Search

Q&A: How Can Physics Teach Us About Climate Change?

Syukuro Manabe and Klaus Hasselmann’s work is central to showing the correlation between global warming, carbon dioxide level, and human activity.

This year, the Nobel Prize in Physics was awarded to three scientists, Syukuro Manabe, Klaus Hasselmann, and Giorgio Parisi, for their contributions to the understanding of complex systems. They each pioneered research on modeling Earth’s climate and the nature of disorder in physical systems. By awarding the prize to climate scientists for the first time, the committee conveyed a clear message: climate change study is a rigorous form of scientific research. 

So, how have scientists used physics to analyze climate change? 

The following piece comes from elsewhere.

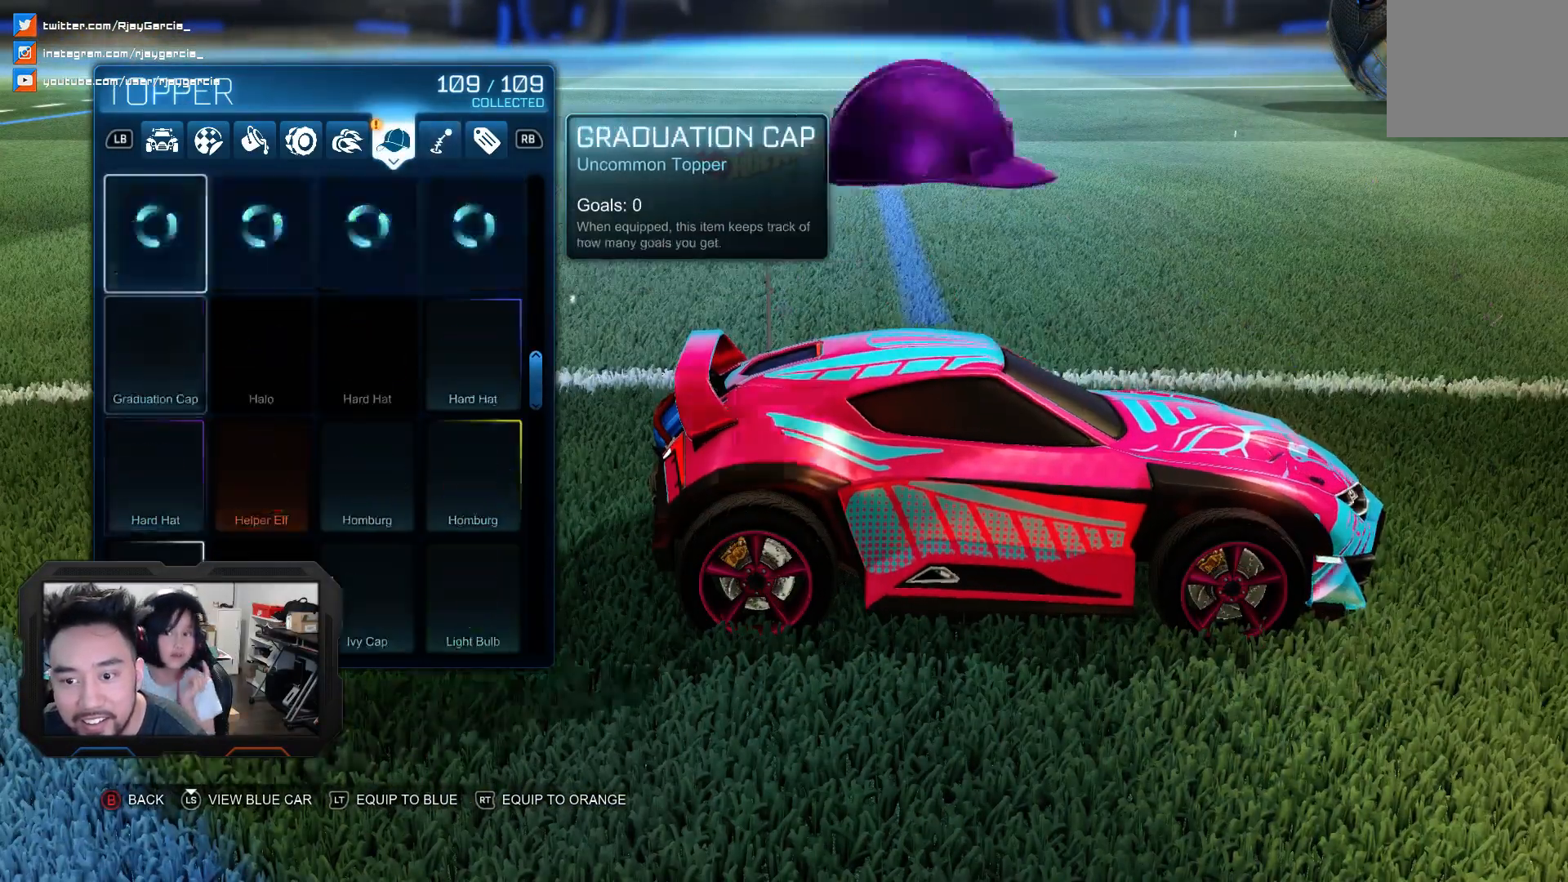
{"dt_ms": 500, "buttons": ["DPAD_UP"], "left_stick": "center", "right_stick": "center", "events": []}
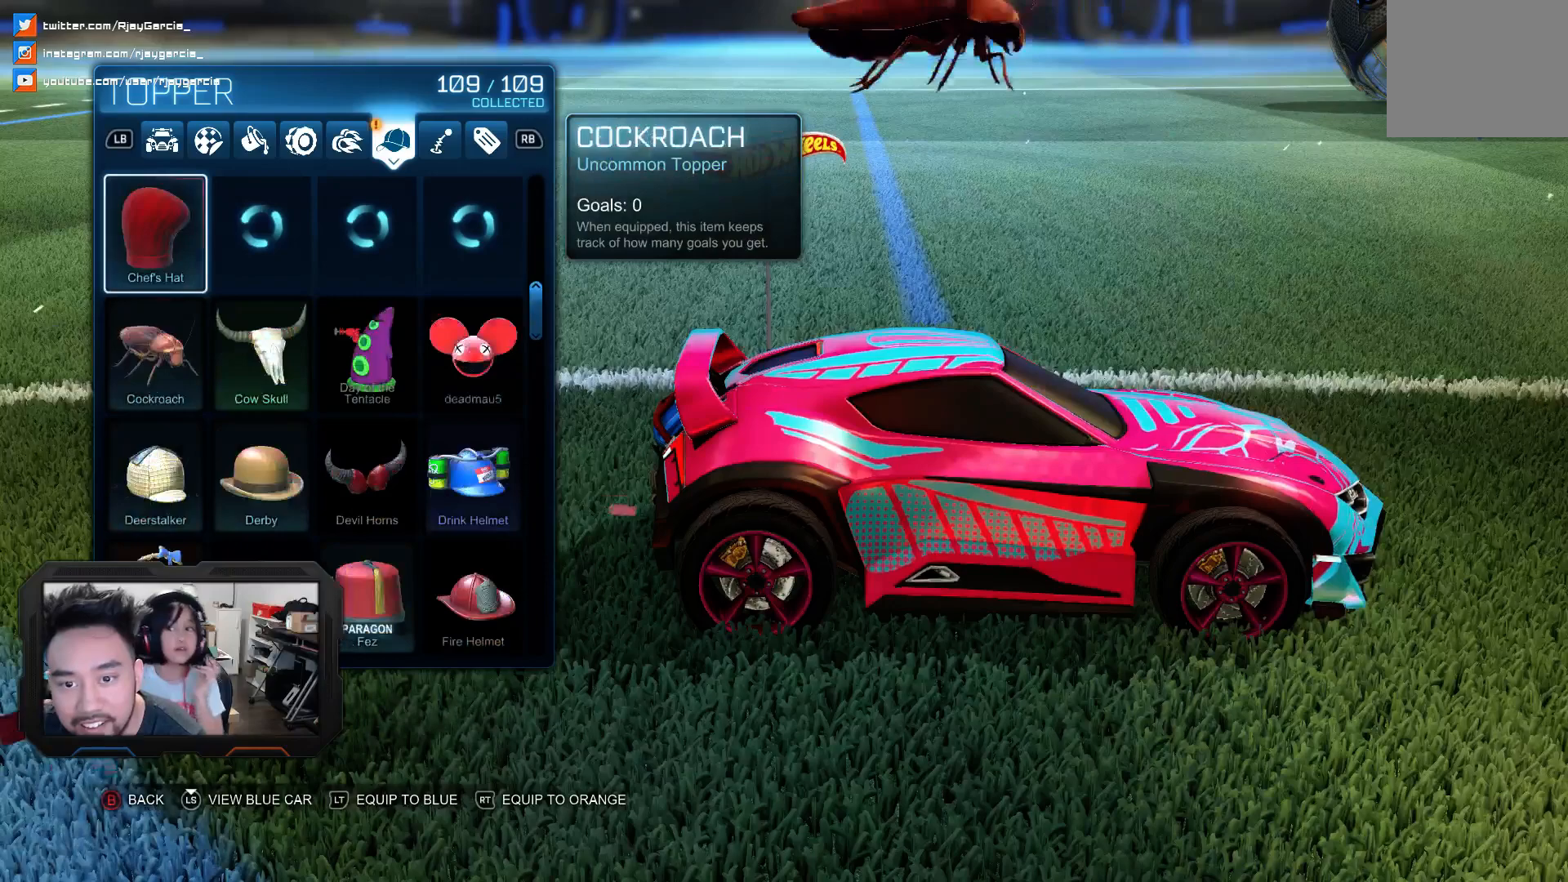
{"dt_ms": 500, "buttons": ["DPAD_UP"], "left_stick": "center", "right_stick": "center", "events": []}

In the 1960s, Manabe, now a climatologist at Princeton University, created mathematical models of the Earth’s climate to demonstrate how increased levels of carbon dioxide in the atmosphere raise the surface temperature. German meteorologist Hasselmann furthered the study by linking climate to the weather as a chaotic system, ultimately supporting that human activity, such as the generation of carbon dioxide emissions, is responsible for the change in climate. Both models are now foundational to the current understanding and research of climate change. 

Meanwhile, Parisi, an Italian physicist at the Sapienza University of Rome, focused on quantum field theory, a framework to construct models of subatomic particles. He used this to discover patterns from underlying disorder and fluctuations in complex systems. The idea of analyzing irregularities in a complex system is analogous to evaluating numerous variables in the Earth’s climate. 

Physics teaches us about climate change through mathematical models and complex systems. These physicists’ recognition by the Nobel Committee emphasizes the rigorous scientific foundation underlying the study of climate change, ultimately prompting us to take action.